Task requirements. Please return the records below exactly as they stand, with the pictures removed.

The input.

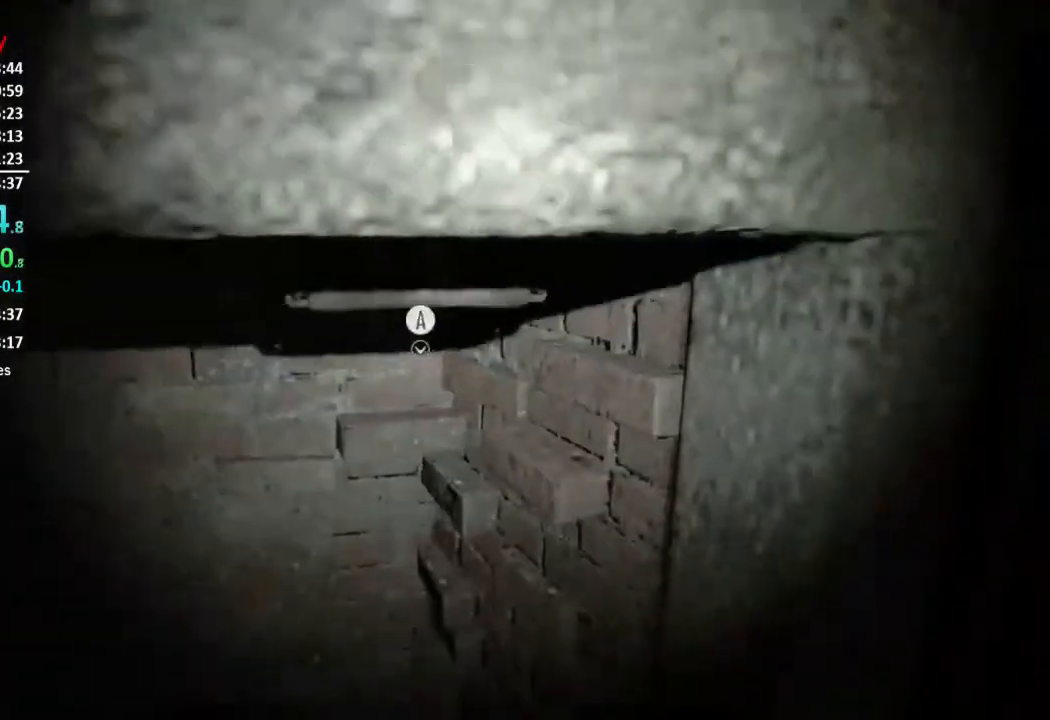
{"buttons": [], "left_stick": "center", "right_stick": "center", "events": [[34, "A", "down"], [100, "A", "up"], [167, "A", "down"], [234, "A", "up"], [301, "A", "down"], [334, "A", "up"], [351, "left_stick", "center"], [401, "A", "down"], [434, "A", "up"]]}
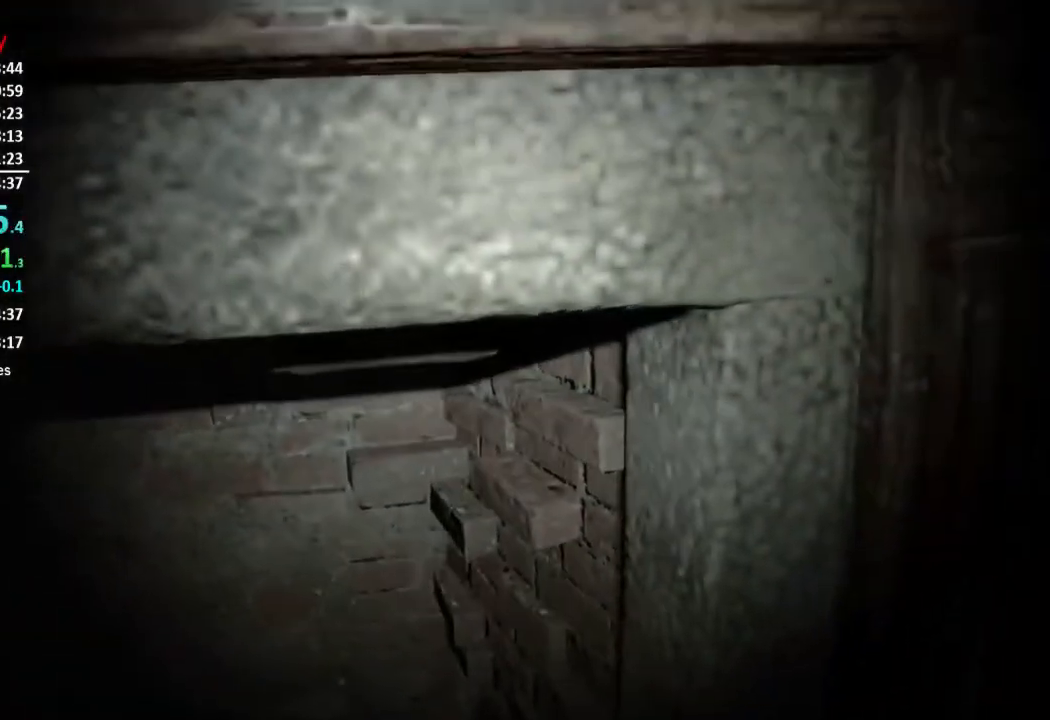
{"buttons": [], "left_stick": "center", "right_stick": "center", "events": []}
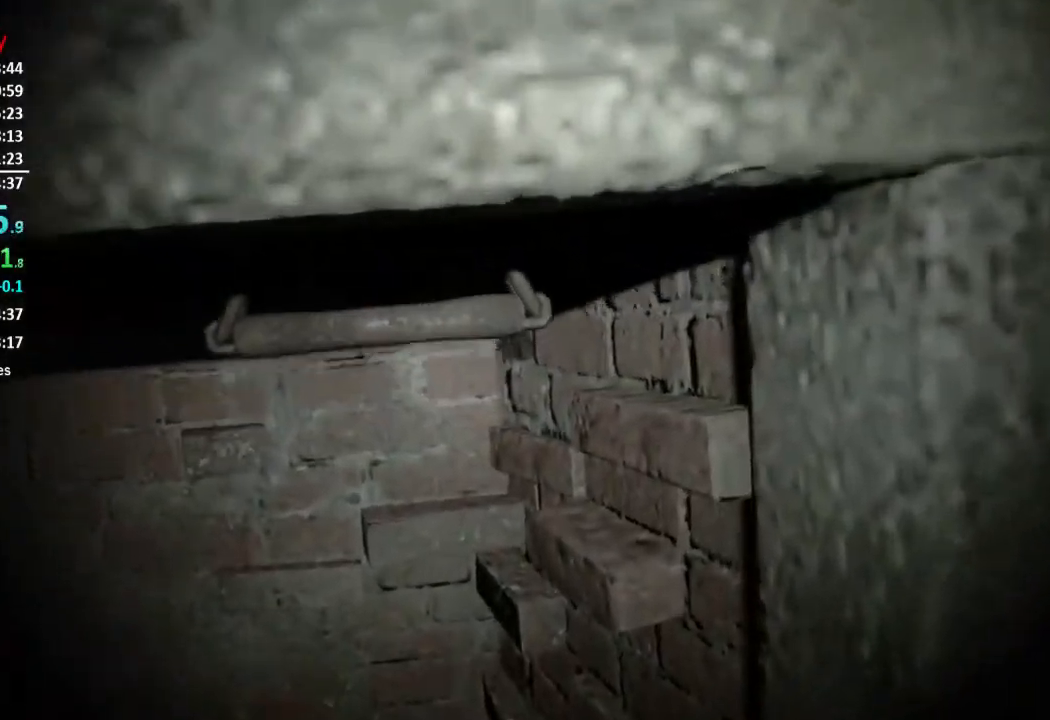
{"buttons": [], "left_stick": "center", "right_stick": "center", "events": []}
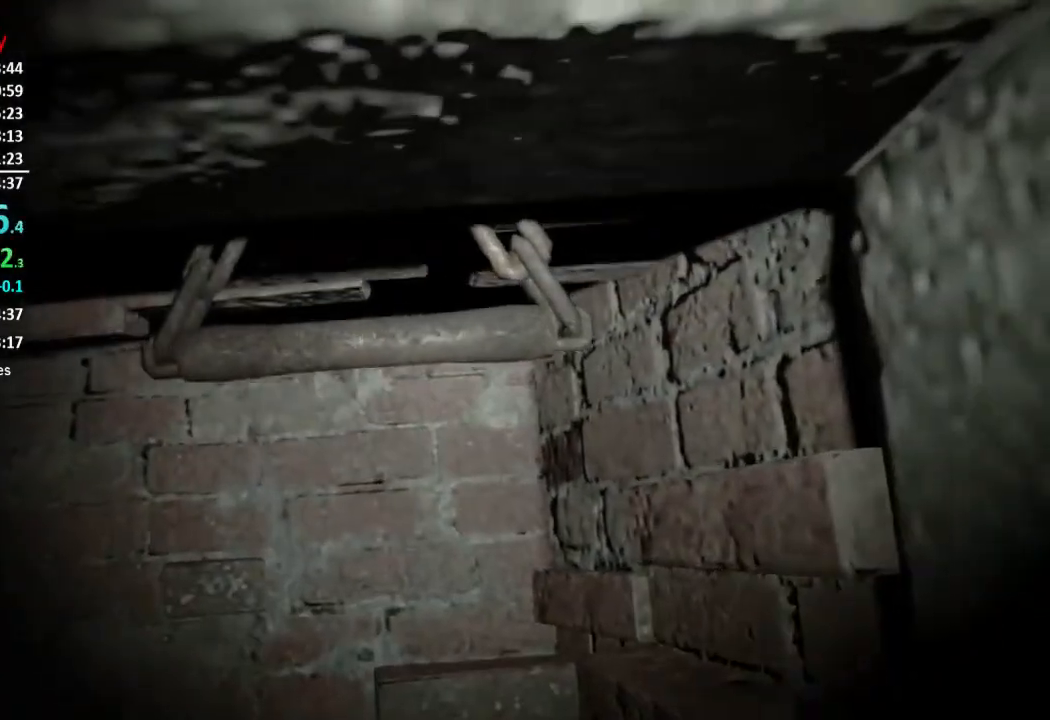
{"buttons": [], "left_stick": "center", "right_stick": "center", "events": []}
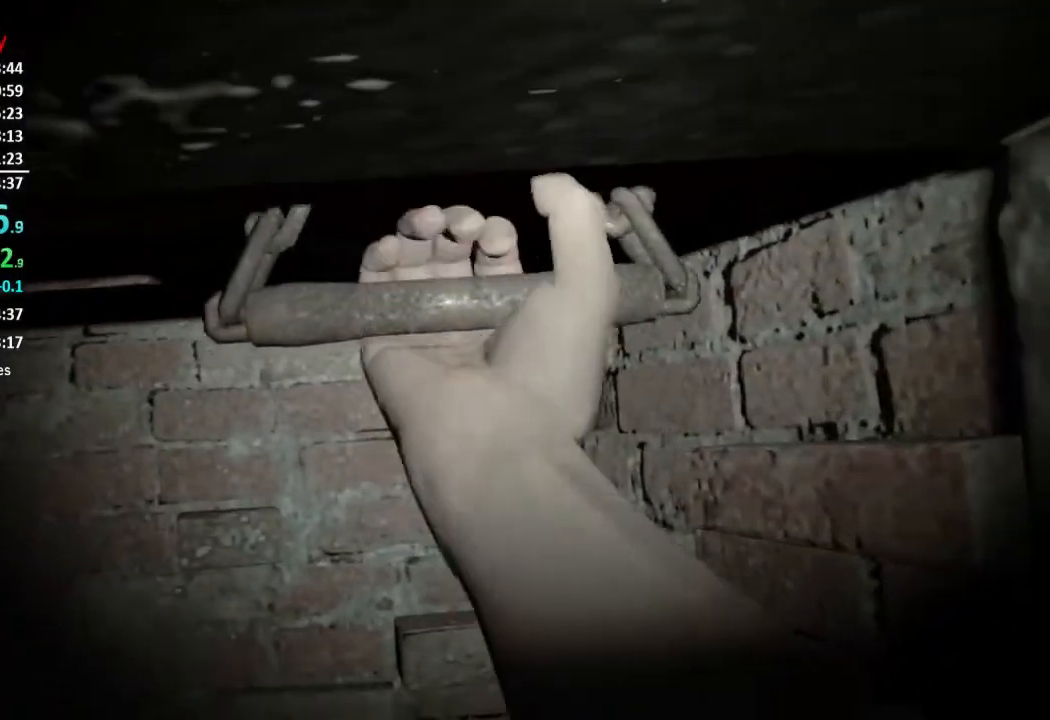
{"buttons": [], "left_stick": "center", "right_stick": "center", "events": []}
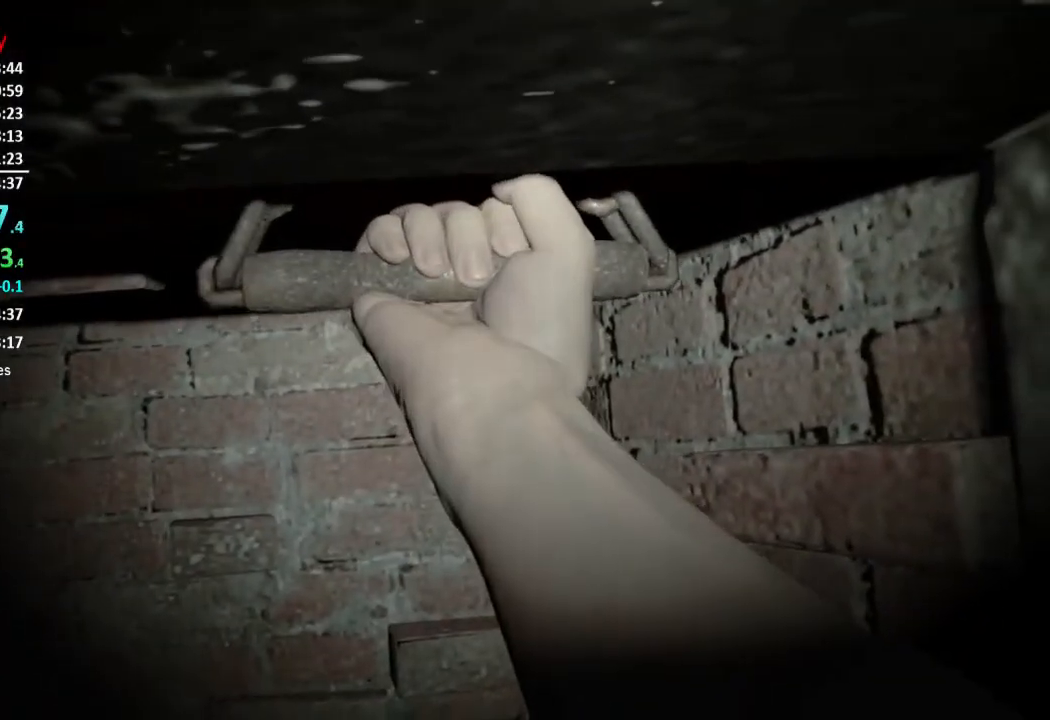
{"buttons": [], "left_stick": "center", "right_stick": "center", "events": []}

Your solution.
{"buttons": [], "left_stick": "center", "right_stick": "center", "events": [[34, "A", "down"], [100, "A", "up"], [167, "A", "down"], [234, "A", "up"], [301, "A", "down"], [334, "A", "up"], [351, "left_stick", "center"], [401, "A", "down"], [434, "A", "up"]]}
{"buttons": [], "left_stick": "center", "right_stick": "center", "events": []}
{"buttons": [], "left_stick": "center", "right_stick": "center", "events": []}
{"buttons": [], "left_stick": "center", "right_stick": "center", "events": []}
{"buttons": [], "left_stick": "center", "right_stick": "center", "events": []}
{"buttons": [], "left_stick": "center", "right_stick": "center", "events": []}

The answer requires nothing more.